All of the ten biggest fines since May 2018 have been imposed against big tech and social media firms. And this is likely to continue to be the case, says DLA Piper, especially given current attempts by the industry to move to a ‘pay or ok’ model.

Most recently, for example, Meta has come under fire over its paid-for ad-free subscription service, with a group of European consumer groups saying it breaches EU consumer laws.

Failure to comply with core GDPR principles is still the most common cause for fines, with failure to comply with the lawfulness, fairness and transparency principle remaining the top reason. Many other fines resulted from breaches of the integrity and confidentiality principle and security of processing.

The total number of breach notifications across the EU remained much the same as the year before – 335 as opposed to 328. Germany, the Netherlands and Poland reported the largest number of data breaches, with 32,030, 20,235 and 14,167 respectively.

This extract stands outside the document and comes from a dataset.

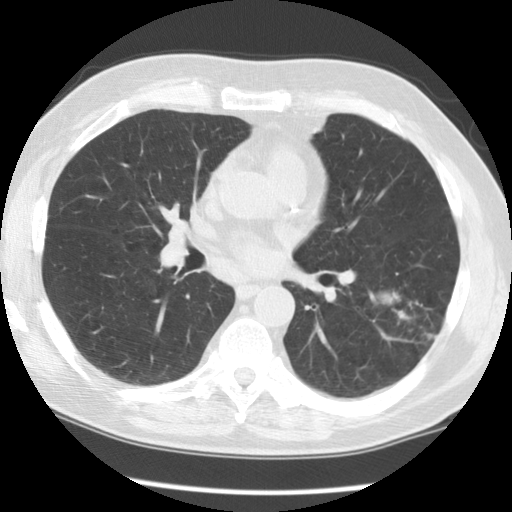
Chest CT (low-dose screening protocol), one axial image. Baseline screening round. Lung window (W 1500 / L -600 HU). Slice 60 of 130 in the series. 512 × 512 image matrix, field of view 340 × 340 mm. Male, age 71 years at enrolment. Former smoker at enrolment.
• Expert-annotated lung lesion, box from (x=368, y=269) to (x=462, y=365) px.
• The screening reader recorded 3 non-calcified nodules or masses ≥4 mm on this exam (left lower lobe, right upper lobe, right upper lobe); which of them this box marks is not recorded.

Legal uncertainty is set to continue under GDPR, says McKean.

“For social media and big tech in particular, record breaking fines and orders to suspend illegal processing are an ever present danger; they are in effect a ‘data tax’ when doing business in Europe,” he says.

“There are also many new and proposed laws and regulations applying to data and the digital world. Governance and effective risk management are essential for organizations to be able to tackle this complexity and compliance risk, and to ensure business continuity.”